SOURCE INFORMATION:
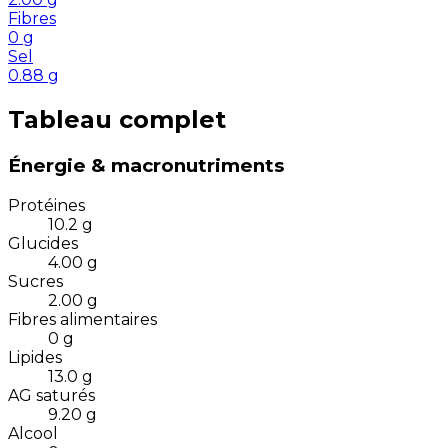
Fibres
0
g
Sel
0.88
g
Tableau complet
Énergie & macronutriments
Protéines
10.2
g
Glucides
4.00
g
Sucres
2.00
g
Fibres alimentaires
0
g
Lipides
13.0
g
AG saturés
9.20
g
Alcool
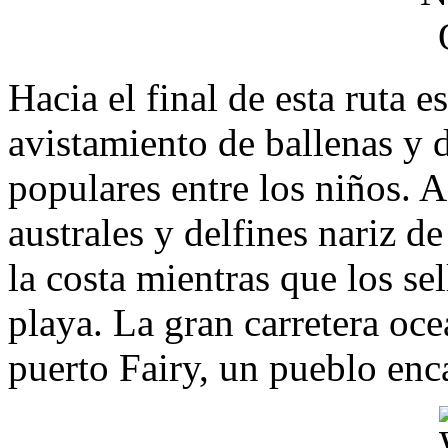
Hacia el final de esta ruta 
avistamiento de ballenas y 
populares entre los niños. A
australes y delfines nariz d
la costa mientras que los sel
playa. La gran carretera oc
puerto Fairy, un pueblo enc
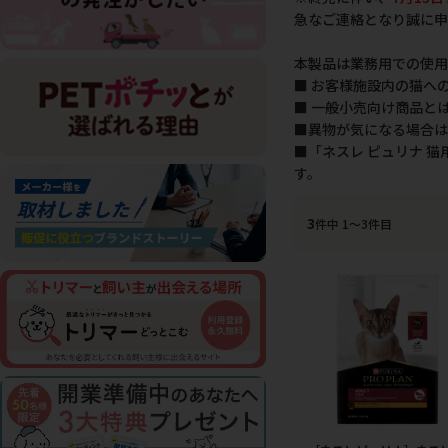
急なご連絡となり誠に申
本製品は業務用での使用
■ お客様施設内の猫へ
■ 一般小売向け商品と
■異物が気になる場合は
■「ネスレ ピュリナ 
す。
3
件中 1〜3件目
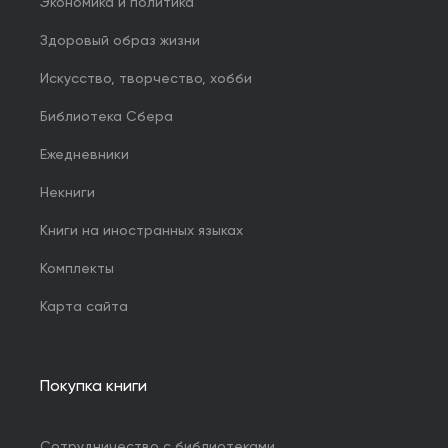
Экономика и политика
Здоровый образ жизни
Искусство, творчество, хобби
Библиотека Сбера
Ежедневники
Некниги
Книги на иностранных языках
Комплекты
Карта сайта
Покупка книги
Сотрудничество с библиотеками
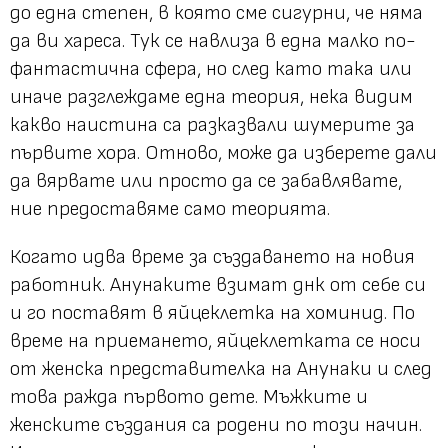
до една степен, в която сме сигурни, че няма
да ви хареса. Тук се навлиза в една малко по-
фантастична сфера, но след като така или
иначе разглеждаме една теория, нека видим
какво наистина са разказвали шумерите за
първите хора. Отново, може да изберете дали
да вярвате или просто да се забавлявате,
ние предоставяме само теорията.
Когато идва време за създаването на новия
работник. Анунаките взимат днк от себе си
и го поставят в яйцеклетка на хоминид. По
време на приемането, яйцеклетката се носи
от женска представителка на Анунаки и след
това ражда първото дете. Мъжките и
женските създания са родени по този начин.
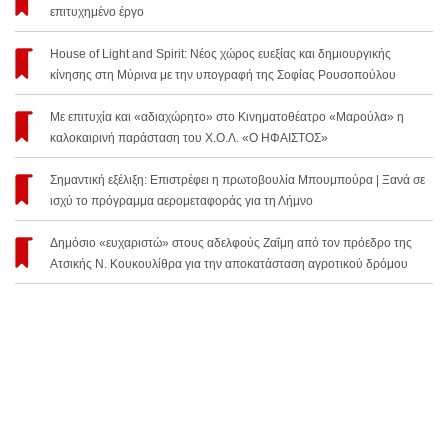
επιτυχημένο έργο
House of Light and Spirit: Νέος χώρος ευεξίας και δημιουργικής
κίνησης στη Μύρινα με την υπογραφή της Σοφίας Ρουσοπούλου
Με επιτυχία και «αδιαχώρητο» στο Κινηματοθέατρο «Μαρούλα» η
καλοκαιρινή παράσταση του Χ.Ο.Λ. «Ο ΗΦΑΙΣΤΟΣ»
Σημαντική εξέλιξη: Επιστρέφει η πρωτοβουλία Μπουμπούρα | Ξανά σε
ισχύ το πρόγραμμα αερομεταφοράς για τη Λήμνο
Δημόσιο «ευχαριστώ» στους αδελφούς Ζαΐμη από τον πρόεδρο της
Ατσικής Ν. Κουκουλίθρα για την αποκατάσταση αγροτικού δρόμου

WORK REQUIRED: Reproduce the text lines from all of the records above verbatim, leaving out the pictures.

ANSWER BOX:
Fibres
0
g
Sel
0.88
g
Tableau complet
Énergie & macronutriments
Protéines
10.2
g
Glucides
4.00
g
Sucres
2.00
g
Fibres alimentaires
0
g
Lipides
13.0
g
AG saturés
9.20
g
Alcool
Hacia el final de esta ruta 
avistamiento de ballenas y 
populares entre los niños. A
australes y delfines nariz d
la costa mientras que los sel
playa. La gran carretera oc
puerto Fairy, un pueblo enc
急なご連絡となり誠に申
本製品は業務用での使用
■ お客様施設内の猫へ
■ 一般小売向け商品と
■異物が気になる場合は
■「ネスレ ピュリナ 
す。
3
件中 1〜3件目
Экономика и политика
Здоровый образ жизни
Искусство, творчество, хобби
Библиотека Сбера
Ежедневники
Некниги
Книги на иностранных языках
Комплекты
Карта сайта
Покупка книги
Сотрудничество с библиотеками
до една степен, в която сме сигурни, че няма
да ви хареса. Тук се навлиза в една малко по-
фантастична сфера, но след като така или
иначе разглеждаме една теория, нека видим
какво наистина са разказвали шумерите за
първите хора. Отново, може да изберете дали
да вярвате или просто да се забавлявате,
ние предоставяме само теорията.
Когато идва време за създаването на новия
работник. Анунаките взимат днк от себе си
и го поставят в яйцеклетка на хоминид. По
време на приемането, яйцеклетката се носи
от женска представителка на Анунаки и след
това ражда първото дете. Мъжките и
женските създания са родени по този начин.
επιτυχημένο έργο
House of Light and Spirit: Νέος χώρος ευεξίας και δημιουργικής
κίνησης στη Μύρινα με την υπογραφή της Σοφίας Ρουσοπούλου
Με επιτυχία και «αδιαχώρητο» στο Κινηματοθέατρο «Μαρούλα» η
καλοκαιρινή παράσταση του Χ.Ο.Λ. «Ο ΗΦΑΙΣΤΟΣ»
Σημαντική εξέλιξη: Επιστρέφει η πρωτοβουλία Μπουμπούρα | Ξανά σε
ισχύ το πρόγραμμα αερομεταφοράς για τη Λήμνο
Δημόσιο «ευχαριστώ» στους αδελφούς Ζαΐμη από τον πρόεδρο της
Ατσικής Ν. Κουκουλίθρα για την αποκατάσταση αγροτικού δρόμου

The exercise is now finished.